··· Dataset ···

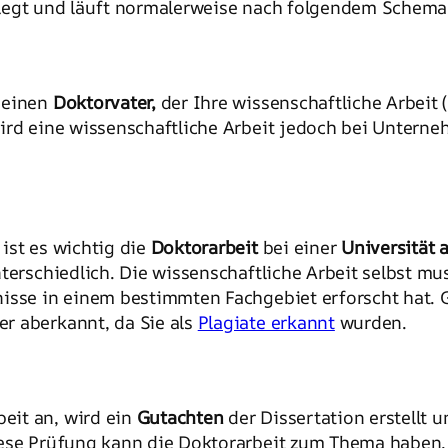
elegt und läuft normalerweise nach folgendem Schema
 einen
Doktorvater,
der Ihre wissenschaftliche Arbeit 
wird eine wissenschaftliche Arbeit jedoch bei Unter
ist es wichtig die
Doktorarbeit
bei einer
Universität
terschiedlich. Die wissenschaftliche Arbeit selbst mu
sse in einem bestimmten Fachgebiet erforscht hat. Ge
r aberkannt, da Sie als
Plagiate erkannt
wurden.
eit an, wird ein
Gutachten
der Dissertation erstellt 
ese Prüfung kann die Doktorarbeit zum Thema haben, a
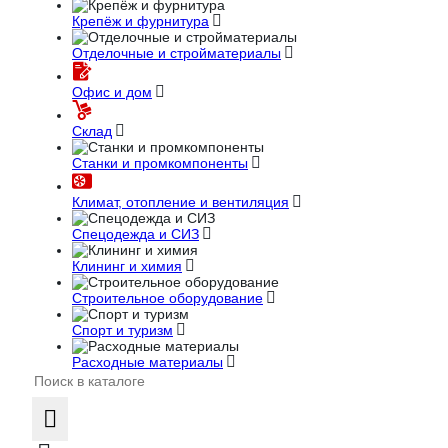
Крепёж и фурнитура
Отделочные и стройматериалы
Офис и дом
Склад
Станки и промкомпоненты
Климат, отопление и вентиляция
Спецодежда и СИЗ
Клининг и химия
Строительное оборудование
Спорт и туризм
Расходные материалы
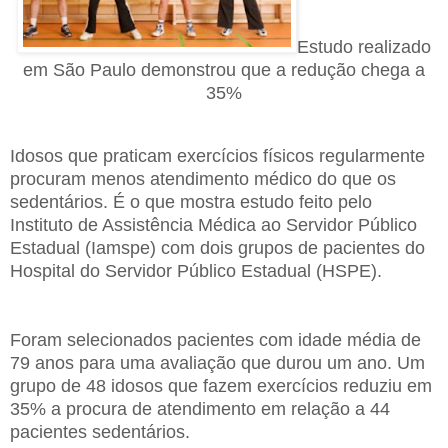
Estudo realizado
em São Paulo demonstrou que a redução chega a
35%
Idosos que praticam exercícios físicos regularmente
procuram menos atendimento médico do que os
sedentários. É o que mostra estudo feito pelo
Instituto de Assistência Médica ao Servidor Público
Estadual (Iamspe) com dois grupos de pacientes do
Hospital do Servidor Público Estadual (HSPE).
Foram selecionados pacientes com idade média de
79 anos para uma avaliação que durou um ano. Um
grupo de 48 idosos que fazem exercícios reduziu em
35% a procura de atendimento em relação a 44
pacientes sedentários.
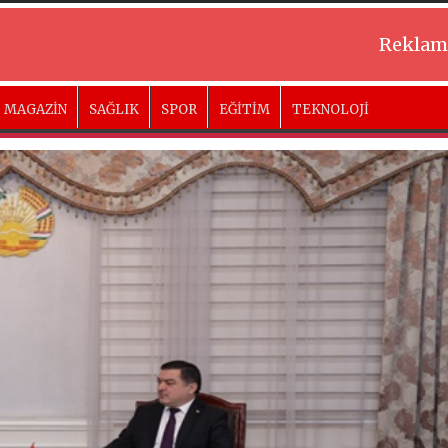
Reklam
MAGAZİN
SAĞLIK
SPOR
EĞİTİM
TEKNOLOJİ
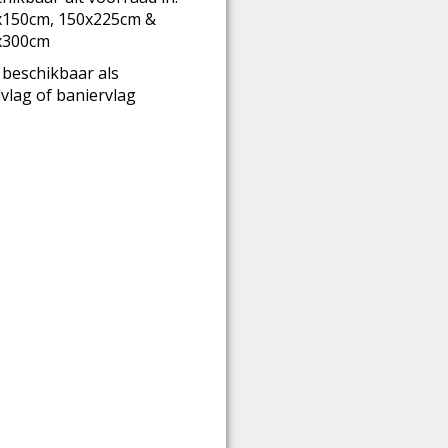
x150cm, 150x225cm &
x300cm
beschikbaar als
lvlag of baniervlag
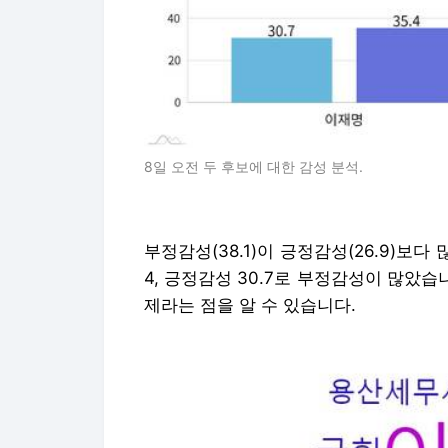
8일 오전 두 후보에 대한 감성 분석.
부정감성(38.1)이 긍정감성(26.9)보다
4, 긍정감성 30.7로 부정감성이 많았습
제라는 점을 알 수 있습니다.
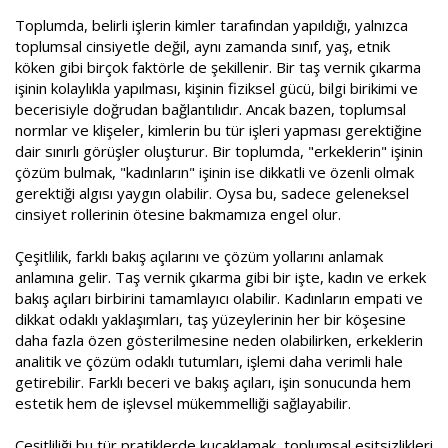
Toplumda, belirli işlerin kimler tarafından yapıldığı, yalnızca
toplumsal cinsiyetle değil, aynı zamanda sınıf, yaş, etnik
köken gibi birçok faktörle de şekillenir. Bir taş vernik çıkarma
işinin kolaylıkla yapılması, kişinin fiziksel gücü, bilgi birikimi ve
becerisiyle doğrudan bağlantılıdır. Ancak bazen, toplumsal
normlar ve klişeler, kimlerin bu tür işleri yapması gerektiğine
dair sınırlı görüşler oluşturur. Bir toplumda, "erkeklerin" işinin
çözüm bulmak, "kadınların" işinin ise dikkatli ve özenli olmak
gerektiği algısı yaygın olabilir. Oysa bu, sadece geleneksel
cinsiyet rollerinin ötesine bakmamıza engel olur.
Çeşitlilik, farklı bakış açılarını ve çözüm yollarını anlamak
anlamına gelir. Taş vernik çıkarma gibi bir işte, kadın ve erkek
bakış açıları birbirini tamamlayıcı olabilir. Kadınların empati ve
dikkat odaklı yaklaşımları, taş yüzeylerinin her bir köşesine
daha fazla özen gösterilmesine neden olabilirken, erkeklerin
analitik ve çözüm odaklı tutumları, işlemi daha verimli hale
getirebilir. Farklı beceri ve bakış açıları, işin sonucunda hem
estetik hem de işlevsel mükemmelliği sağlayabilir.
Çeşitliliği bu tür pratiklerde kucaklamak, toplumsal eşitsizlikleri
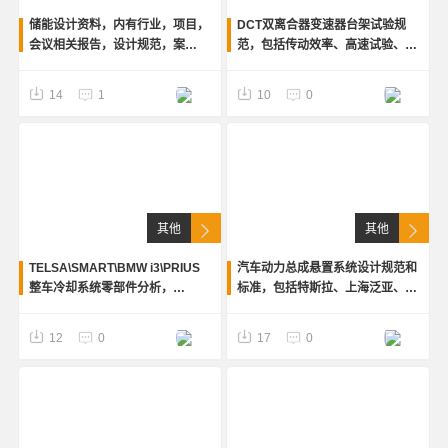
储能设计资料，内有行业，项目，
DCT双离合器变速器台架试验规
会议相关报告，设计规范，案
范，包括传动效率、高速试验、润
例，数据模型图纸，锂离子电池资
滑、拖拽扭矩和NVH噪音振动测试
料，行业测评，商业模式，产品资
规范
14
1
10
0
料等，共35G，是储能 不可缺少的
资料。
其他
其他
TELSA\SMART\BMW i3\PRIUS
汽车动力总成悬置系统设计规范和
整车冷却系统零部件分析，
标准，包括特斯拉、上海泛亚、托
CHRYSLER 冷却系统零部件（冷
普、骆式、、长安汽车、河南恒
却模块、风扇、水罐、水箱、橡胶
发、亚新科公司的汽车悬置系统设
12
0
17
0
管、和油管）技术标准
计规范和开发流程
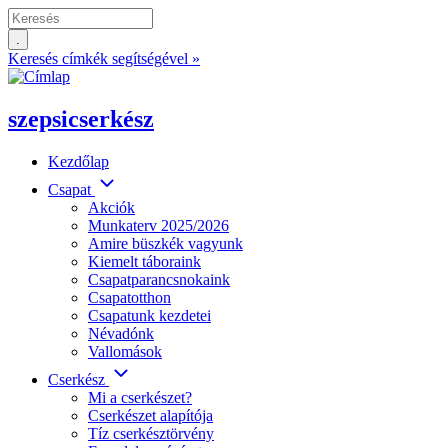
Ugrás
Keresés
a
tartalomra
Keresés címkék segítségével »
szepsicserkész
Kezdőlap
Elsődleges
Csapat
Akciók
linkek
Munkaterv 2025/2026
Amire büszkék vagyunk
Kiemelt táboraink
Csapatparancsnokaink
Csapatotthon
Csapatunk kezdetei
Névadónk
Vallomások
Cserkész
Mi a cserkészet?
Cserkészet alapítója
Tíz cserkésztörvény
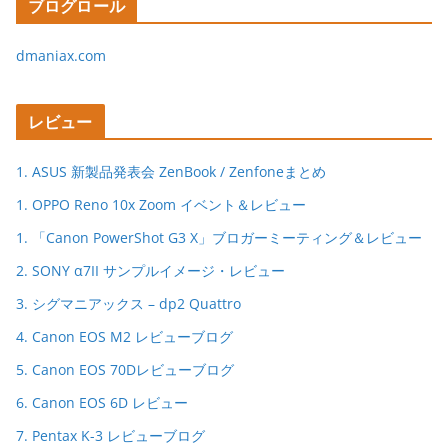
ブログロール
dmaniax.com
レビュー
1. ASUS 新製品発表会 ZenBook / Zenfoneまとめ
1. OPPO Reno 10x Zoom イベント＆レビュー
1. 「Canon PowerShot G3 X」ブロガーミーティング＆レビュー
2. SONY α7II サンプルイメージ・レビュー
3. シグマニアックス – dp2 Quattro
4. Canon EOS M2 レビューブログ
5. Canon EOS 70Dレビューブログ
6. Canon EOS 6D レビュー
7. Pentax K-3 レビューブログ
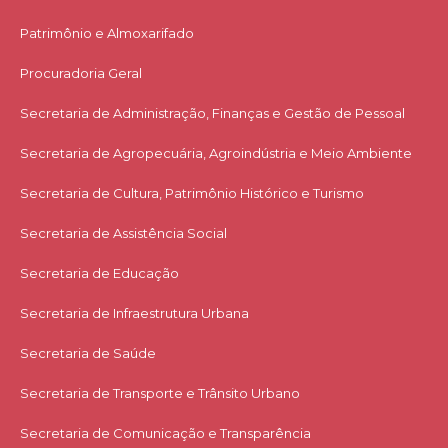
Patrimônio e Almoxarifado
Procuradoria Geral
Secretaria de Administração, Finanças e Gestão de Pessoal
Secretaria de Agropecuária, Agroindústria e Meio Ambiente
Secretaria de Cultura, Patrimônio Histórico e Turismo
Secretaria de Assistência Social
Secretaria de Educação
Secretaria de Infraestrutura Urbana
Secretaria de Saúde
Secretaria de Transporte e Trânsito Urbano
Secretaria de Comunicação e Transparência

···

◆ **Exercise objective**: Replace every occurrence of "Doktorarbeit" with "Promotionsarbeit" throughout the data and reproduce the text otherwise unchanged. Leave the pictures out of your answer.

◆ **Solution for this problem**:
elegt und läuft normalerweise nach folgendem Schema
 einen
Doktorvater,
der Ihre wissenschaftliche Arbeit 
wird eine wissenschaftliche Arbeit jedoch bei Unter
ist es wichtig die
Promotionsarbeit
bei einer
Universität
terschiedlich. Die wissenschaftliche Arbeit selbst mu
sse in einem bestimmten Fachgebiet erforscht hat. Ge
r aberkannt, da Sie als
Plagiate erkannt
wurden.
eit an, wird ein
Gutachten
der Dissertation erstellt 
ese Prüfung kann die Promotionsarbeit zum Thema haben, a
Крепёж и фурнитура
Отделочные и стройматериалы
Офис и дом
Склад
Станки и промкомпоненты
Климат, отопление и вентиляция
Спецодежда и СИЗ
Клининг и химия
Строительное оборудование
Спорт и туризм
Расходные материалы
Estudo realizado
em São Paulo demonstrou que a redução chega a
35%
Idosos que praticam exercícios físicos regularmente
procuram menos atendimento médico do que os
sedentários. É o que mostra estudo feito pelo
Instituto de Assistência Médica ao Servidor Público
Estadual (Iamspe) com dois grupos de pacientes do
Hospital do Servidor Público Estadual (HSPE).
Foram selecionados pacientes com idade média de
79 anos para uma avaliação que durou um ano. Um
grupo de 48 idosos que fazem exercícios reduziu em
35% a procura de atendimento em relação a 44
pacientes sedentários.
Reklam
MAGAZİN
SAĞLIK
SPOR
EĞİTİM
TEKNOLOJİ
x150cm, 150x225cm &
x300cm
beschikbaar als
lvlag of baniervlag
8일 오전 두 후보에 대한 감성 분석.
부정감성(38.1)이 긍정감성(26.9)보다
4, 긍정감성 30.7로 부정감성이 많았습
제라는 점을 알 수 있습니다.
Toplumda, belirli işlerin kimler tarafından yapıldığı, yalnızca
toplumsal cinsiyetle değil, aynı zamanda sınıf, yaş, etnik
köken gibi birçok faktörle de şekillenir. Bir taş vernik çıkarma
işinin kolaylıkla yapılması, kişinin fiziksel gücü, bilgi birikimi ve
becerisiyle doğrudan bağlantılıdır. Ancak bazen, toplumsal
normlar ve klişeler, kimlerin bu tür işleri yapması gerektiğine
dair sınırlı görüşler oluşturur. Bir toplumda, "erkeklerin" işinin
çözüm bulmak, "kadınların" işinin ise dikkatli ve özenli olmak
gerektiği algısı yaygın olabilir. Oysa bu, sadece geleneksel
cinsiyet rollerinin ötesine bakmamıza engel olur.
Çeşitlilik, farklı bakış açılarını ve çözüm yollarını anlamak
anlamına gelir. Taş vernik çıkarma gibi bir işte, kadın ve erkek
bakış açıları birbirini tamamlayıcı olabilir. Kadınların empati ve
dikkat odaklı yaklaşımları, taş yüzeylerinin her bir köşesine
daha fazla özen gösterilmesine neden olabilirken, erkeklerin
analitik ve çözüm odaklı tutumları, işlemi daha verimli hale
getirebilir. Farklı beceri ve bakış açıları, işin sonucunda hem
estetik hem de işlevsel mükemmelliği sağlayabilir.
Çeşitliliği bu tür pratiklerde kucaklamak, toplumsal eşitsizlikleri
储能设计资料，内有行业，项目，
DCT双离合器变速器台架试验规
会议相关报告，设计规范，案
范，包括传动效率、高速试验、润
例，数据模型图纸，锂离子电池资
滑、拖拽扭矩和NVH噪音振动测试
料，行业测评，商业模式，产品资
规范
14
1
10
0
料等，共35G，是储能 不可缺少的
资料。
其他
其他
TELSA\SMART\BMW i3\PRIUS
汽车动力总成悬置系统设计规范和
整车冷却系统零部件分析，
标准，包括特斯拉、上海泛亚、托
CHRYSLER 冷却系统零部件（冷
普、骆式、、长安汽车、河南恒
却模块、风扇、水罐、水箱、橡胶
发、亚新科公司的汽车悬置系统设
12
0
17
0
管、和油管）技术标准
计规范和开发流程
Ugrás
Keresés
a
tartalomra
Keresés címkék segítségével »
szepsicserkész
Kezdőlap
Elsődleges
Csapat
Akciók
linkek
Munkaterv 2025/2026
Amire büszkék vagyunk
Kiemelt táboraink
Csapatparancsnokaink
Csapatotthon
Csapatunk kezdetei
Névadónk
Vallomások
Cserkész
Mi a cserkészet?
Cserkészet alapítója
Tíz cserkésztörvény
ブログロール
dmaniax.com
レビュー
1. ASUS 新製品発表会 ZenBook / Zenfoneまとめ
1. OPPO Reno 10x Zoom イベント＆レビュー
1. 「Canon PowerShot G3 X」ブロガーミーティング＆レビュー
2. SONY α7II サンプルイメージ・レビュー
3. シグマニアックス – dp2 Quattro
4. Canon EOS M2 レビューブログ
5. Canon EOS 70Dレビューブログ
6. Canon EOS 6D レビュー
7. Pentax K-3 レビューブログ
Patrimônio e Almoxarifado
Procuradoria Geral
Secretaria de Administração, Finanças e Gestão de Pessoal
Secretaria de Agropecuária, Agroindústria e Meio Ambiente
Secretaria de Cultura, Patrimônio Histórico e Turismo
Secretaria de Assistência Social
Secretaria de Educação
Secretaria de Infraestrutura Urbana
Secretaria de Saúde
Secretaria de Transporte e Trânsito Urbano
Secretaria de Comunicação e Transparência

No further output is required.